明治37年8月23日(火曜日)

伊国新聞と最近海戦 天は再びロシアに幸いを下さず、日本の制海権は確立された

ノーウイックを弔う ノーウイックのみは錨を上げ、連合艦隊に向かって抗戦し

伊国新聞と最近海戦 

イタリーの新聞は殆ど皆その社説で我が海戦の勝利を祝している。トリビューナー紙より

天は再びロシアに幸いを下さずその海軍は又も大敗を重ね、日本の制海権は確立された。そしてバルチック艦隊が日本に到着する頃には,かって極東において威厳を示した要塞も既に陥落しているのみならず同艦隊は最早日本を威嚇する力を失っていると思われる。

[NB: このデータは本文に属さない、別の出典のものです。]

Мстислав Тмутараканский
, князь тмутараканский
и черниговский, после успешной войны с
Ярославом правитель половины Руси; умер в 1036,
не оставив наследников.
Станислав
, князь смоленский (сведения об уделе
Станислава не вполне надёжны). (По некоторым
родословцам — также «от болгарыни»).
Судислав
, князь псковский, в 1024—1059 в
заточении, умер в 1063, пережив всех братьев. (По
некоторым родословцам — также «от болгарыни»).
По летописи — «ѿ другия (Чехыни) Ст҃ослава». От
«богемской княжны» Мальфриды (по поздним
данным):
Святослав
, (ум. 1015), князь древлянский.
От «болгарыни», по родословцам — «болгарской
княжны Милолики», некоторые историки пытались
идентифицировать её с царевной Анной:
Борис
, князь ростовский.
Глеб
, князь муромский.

そのため同艦隊の派遣が果たして有効であるか疑問である。

ノーウイックを弔う 日本海軍の一将校

2月9日に於ける我が艦隊総攻撃の際、連合艦隊は「勝敗の決この一戦にあり、各員一層奮励努力せよ」との千載不朽の信号旗を掲げ、旗艦三笠の指揮の下に突進し、猛烈な砲撃を行った。旅順艦隊は、当時7隻の戦闘艦、13隻の巡洋艦等が港外の砲台の下に停泊していたが周到狼狽為す所を知らずといった状態であった。しかしただ1隻ノーウイックのみは落ち着いて錨を上げ、連合艦隊に向かって抗戦し、一度は水雷を発射する距離までに近づいて来た。これは艦長個人の精神力と技量以外の何ものでもない。この敬意を表すべき艦長の名前は海軍中佐フォンエッセンである。

解説:本紙8月22日の記事にノーウイックが連合艦隊の攻撃を受け浅瀬に乗り上げ、沈没した状況が記されている。